LIST OF TASKS
1. In the DMCA passage, who proposed the BALANCE Act, and in what year?
2. Write out the DMCA passage between "There have been" and "DMCA (Lee, 2006).", inclusive, substituting "abolish" for "repeal".
3. Proceed with the DMCA passage, picking up right after its final sentence.

(EXERCISE PASSAGE begins)

There have been a wide variety of proposals as to how the law should be changed given our retrospective on the DMCA’s effects, most of them concerning the anti-circumvention provisions. A popular suggestion is to simply repeal it and let courts judge based on the many existing laws (McCullagh, 2001), largely because of the effect that anti-circumvention has had on fair use (DeJean, 2006), and that the courts were producing reasonable rulings in this field before the passage of the DMCA (Lee, 2006).
One attempt to amend the DMCA to remedy the problems discussed here was the Benefit Authors without Limiting Advancement or Net Consumer Expectations (BALANCE) Act, proposed by Zoe Lofgren in 2003 (Richmond, 2003). It would have allowed consumers to “make backup copies and display digital works on devices of their choice… prohibit non-negotiable, “shrink-wrap” licenses on digital content … [and] … allow consumers to bypass copy protection technologies if those technologies “impede” their fair-use rights” (Gross, 2003).

(EXERCISE PASSAGE ends)
(DATA begins)

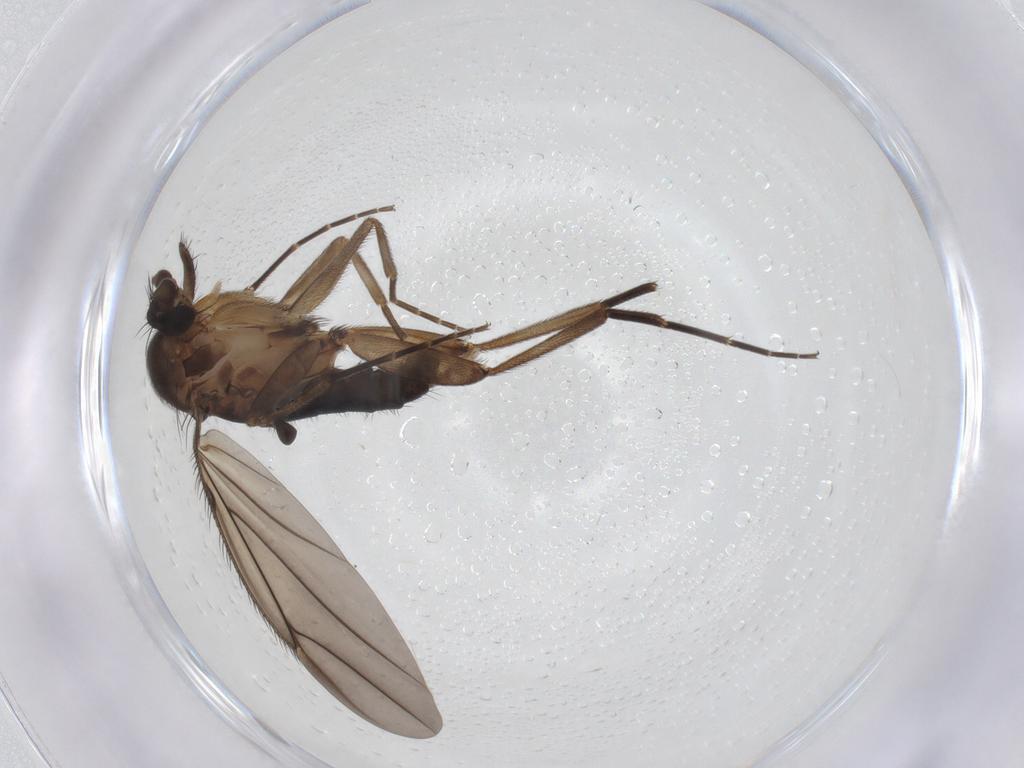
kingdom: Animalia
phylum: Arthropoda
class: Insecta
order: Diptera
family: Phoridae
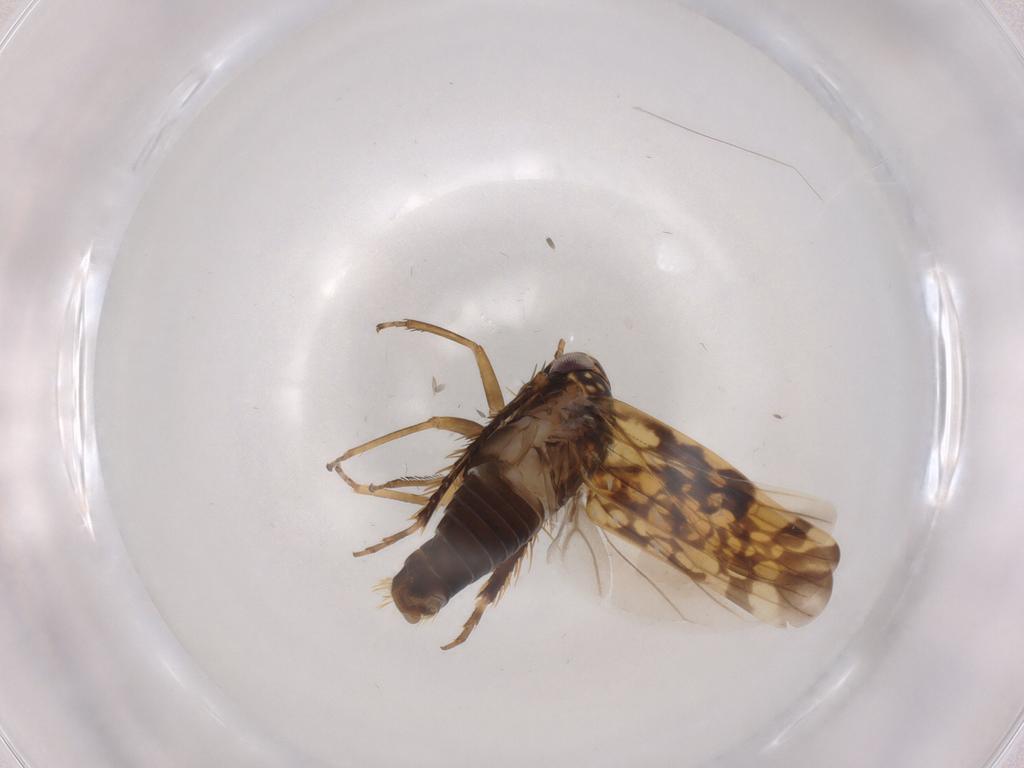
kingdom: Animalia
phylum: Arthropoda
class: Insecta
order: Hemiptera
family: Cicadellidae
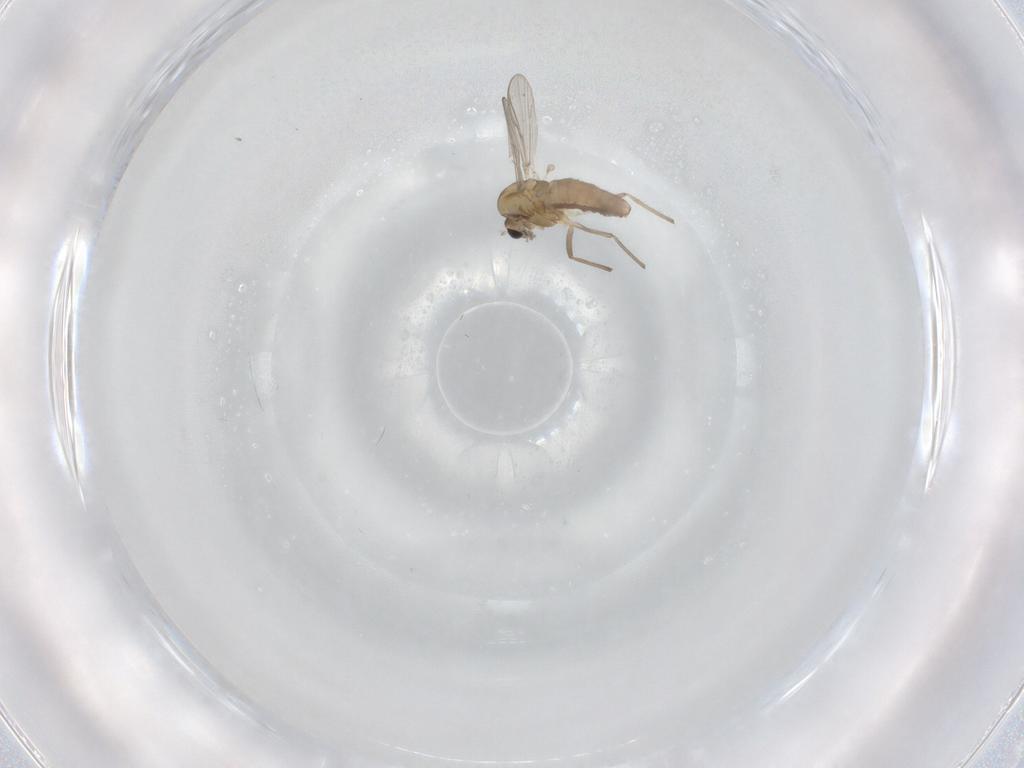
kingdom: Animalia
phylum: Arthropoda
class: Insecta
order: Diptera
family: Chironomidae
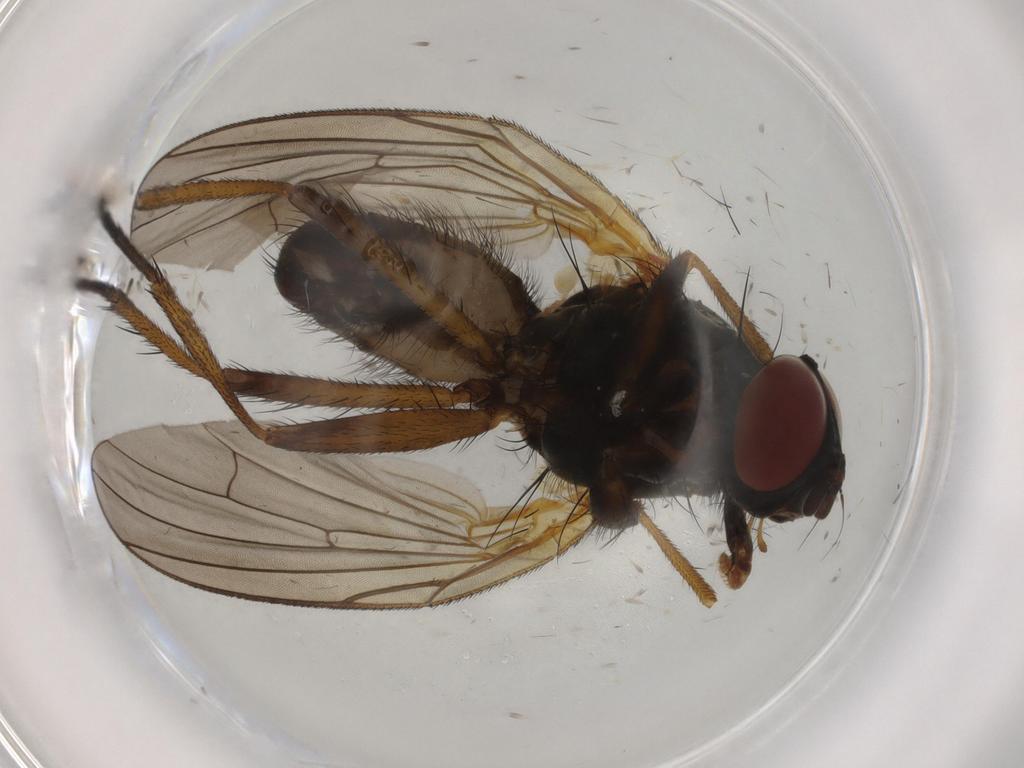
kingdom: Animalia
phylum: Arthropoda
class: Insecta
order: Diptera
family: Anthomyiidae
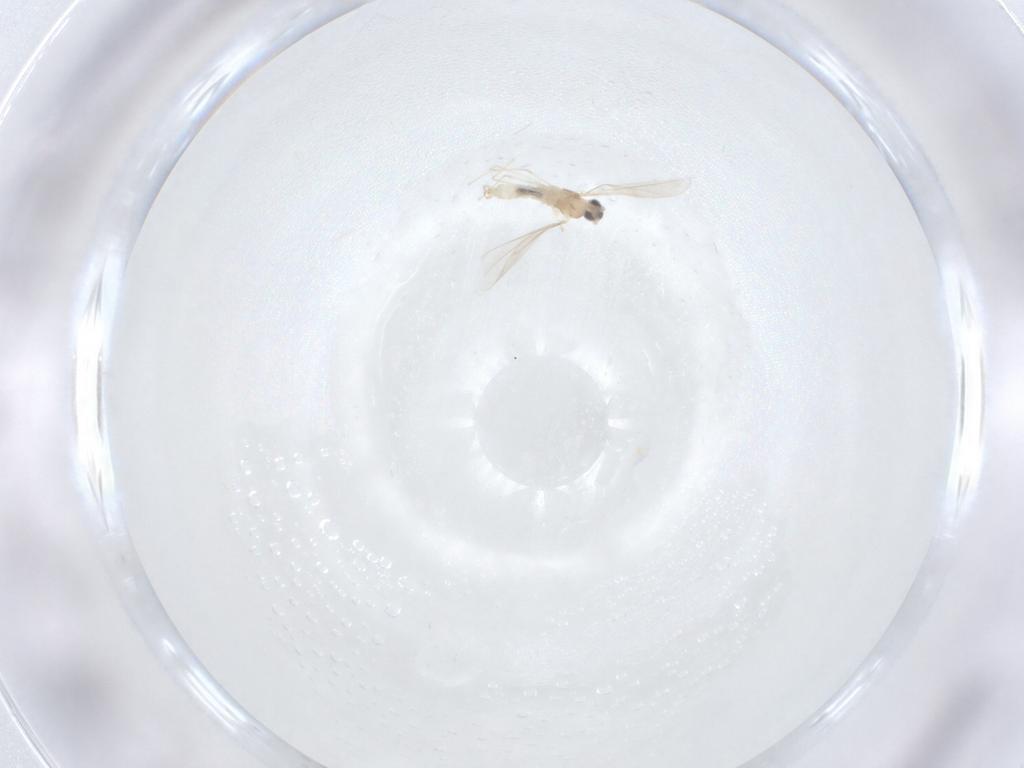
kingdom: Animalia
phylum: Arthropoda
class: Insecta
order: Diptera
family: Cecidomyiidae
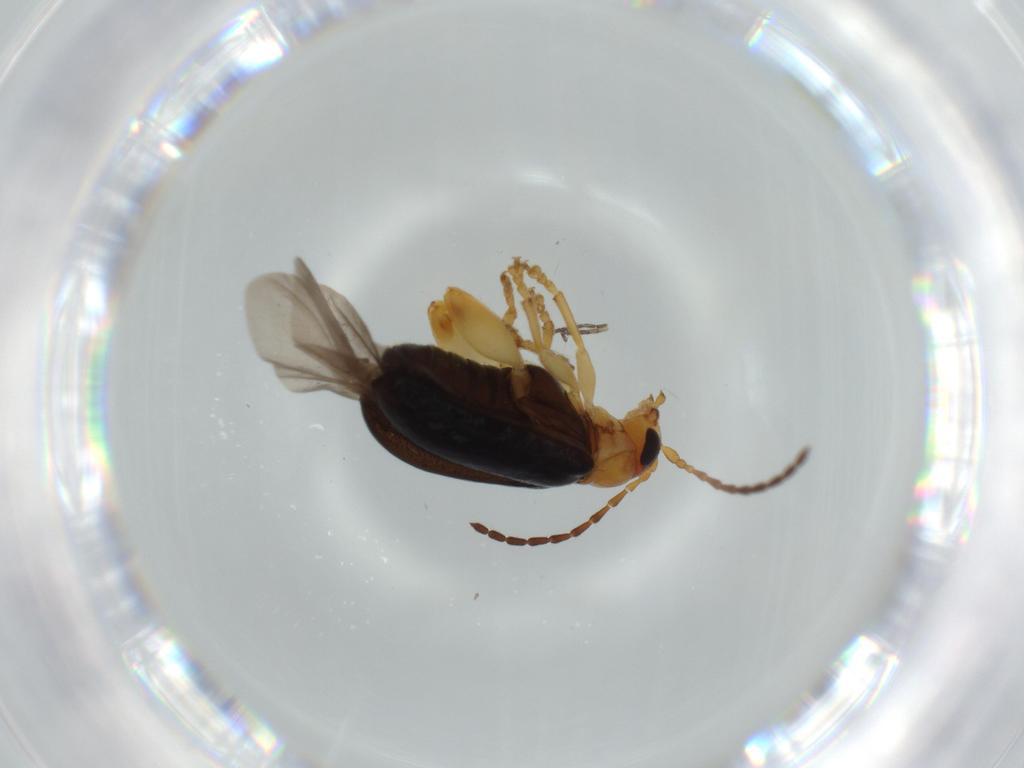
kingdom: Animalia
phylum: Arthropoda
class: Insecta
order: Coleoptera
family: Chrysomelidae
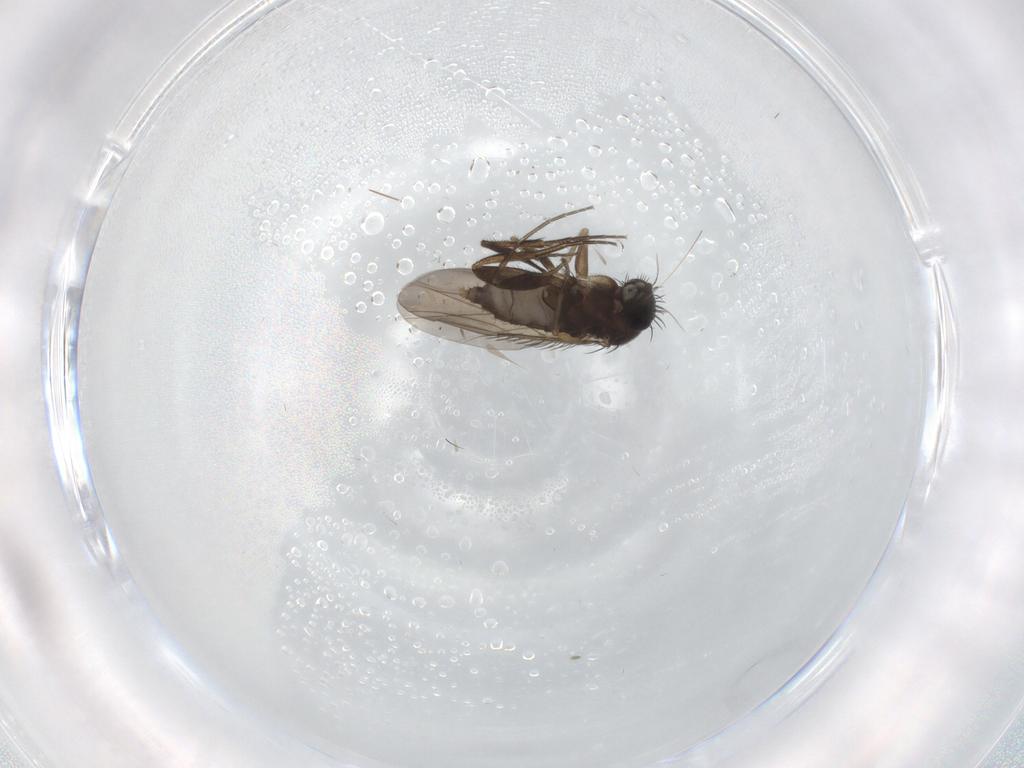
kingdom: Animalia
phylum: Arthropoda
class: Insecta
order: Diptera
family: Phoridae
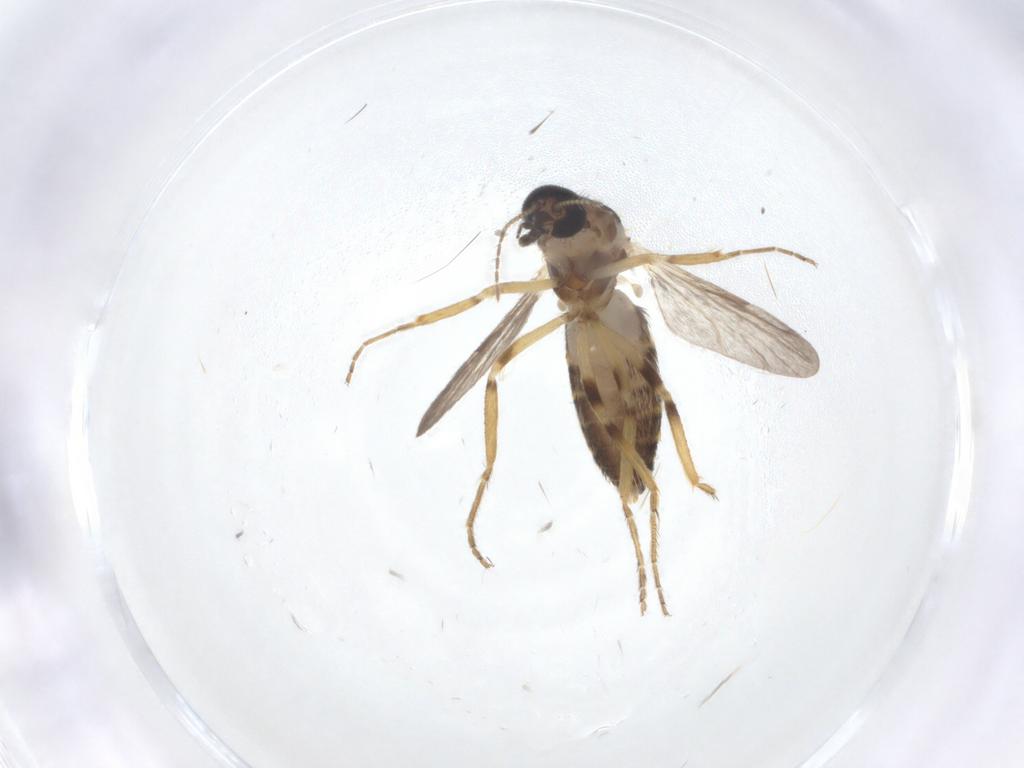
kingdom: Animalia
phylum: Arthropoda
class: Insecta
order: Diptera
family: Ceratopogonidae
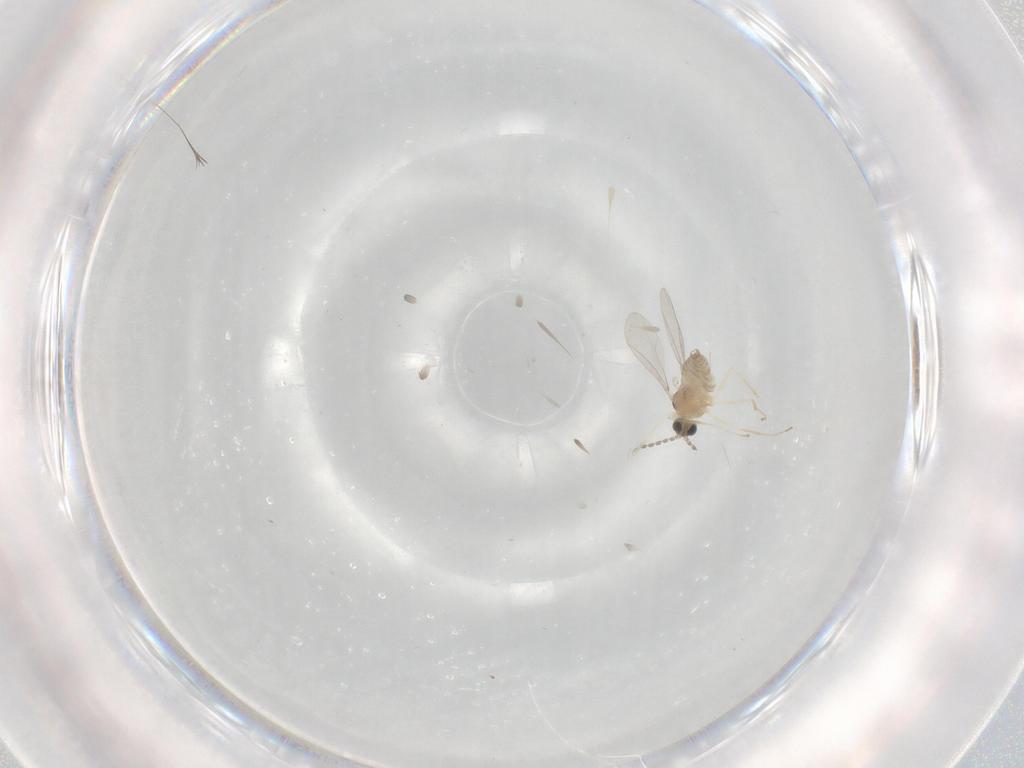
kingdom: Animalia
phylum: Arthropoda
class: Insecta
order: Diptera
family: Cecidomyiidae
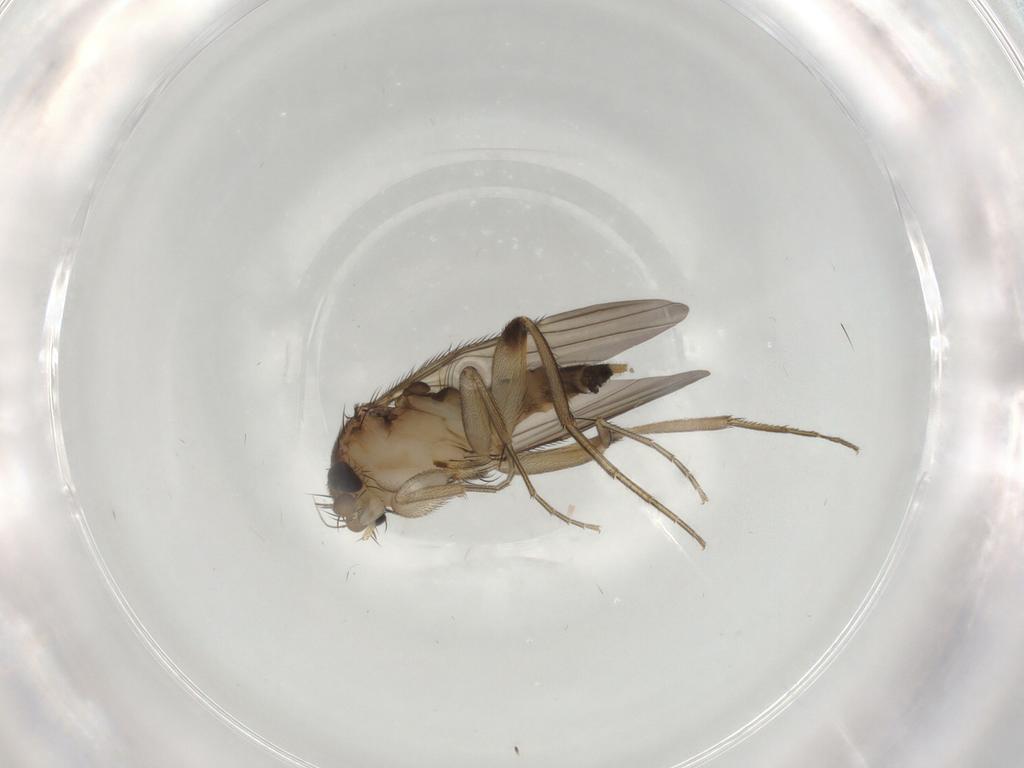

(DATA ends)

YOUR RESPONSES
1. Zoe Lofgren proposed it in 2003.

2.
There have been a wide variety of proposals as to how the law should be changed given our retrospective on the DMCA’s effects, most of them concerning the anti-circumvention provisions. A popular suggestion is to simply abolish it and let courts judge based on the many existing laws (McCullagh, 2001), largely because of the effect that anti-circumvention has had on fair use (DeJean, 2006), and that the courts were producing reasonable rulings in this field before the passage of the DMCA (Lee, 2006).

3.
The most serious and well-enumerated proposal has been the Digital Media Consumers’ Rights Act, or the DMCRA, first introduced in 2003 and reintroduced in 2005. This act seeks to remedy most of the aforementioned problems with the DMCA while preserving some of the benefits; in particular, it would require clear labeling of copy-protected CDs, make circumvention of copy protection legal provided that it is fair use, and decriminalizes scientific research into copy protection (Boucher, n.d.).
Neither of these two laws made it out of committee, but the DMCRA may have a reasonable chance for success if it is introduced again, given the current political climate. It will doubtlessly be opposed by content providers, and how such a battle would play out is anyone’s guess.
The safe harbor provisions are not without their problems, however. Some recommendations to this end include increased transparency in the process; centralized reporting of DMCA takedown requests; stronger punishments for false notices; and an addition of a system to request attribution instead of entirely removing the work (Bailey, 2008).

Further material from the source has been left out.